I really hate to say I told you so…

…but economic discontent leads to social unrest.

It’s gone 1am on the 9th August, and I’m watching BBC News 24, viewing with horror, disgust, anger and a degree of resignation the events unfolding in London, and in other places around the country. The vandalism, looting and arson are truly shocking, and the way in which the police are struggling to deal with the situation is equally as worrying. This isn’t about politics, or any particular policy- this is simply disaffected youths who, in the face of a bleak future, have turned to acts of blatant criminality.

Sadly, I am not surprised. I’m not seeking to take advantage of these tragic events (ala Ken Livingstone), simply comment on current events as they unfold. I blogged last year, and earlier in this year, that the real danger of the economic depression that faces us is the way people respond to it. If you have food on your plate, and money in your pocket, the scenes we have seen in the last few days, and especially tonight, would never have happened. But when these things are lacking, then history proves to us that trouble is likely.

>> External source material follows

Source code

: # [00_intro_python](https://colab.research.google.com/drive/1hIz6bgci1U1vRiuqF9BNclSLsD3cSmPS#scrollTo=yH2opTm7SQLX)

However, this is more than the effect of severe economic plight. This is the fruit of years of poor parenting, poor education, poor integration and poor preparation with regards to our young people. These are teenagers and disaffected twenty-somethings who lack the skills that could provide them with a future in such tough times. They lack the links to their society and their common man to therefore possess the foresight that would allow them to see the consequences of their actions. ‘The Guardian’ has summed it up well. British society, post WWII, has let them down.

It is despicable to watch. It will require much more than riot shields, fire fighters and street cleaners to sort this out. Tonight we can pray for London- tomorrow we should pray for our young people.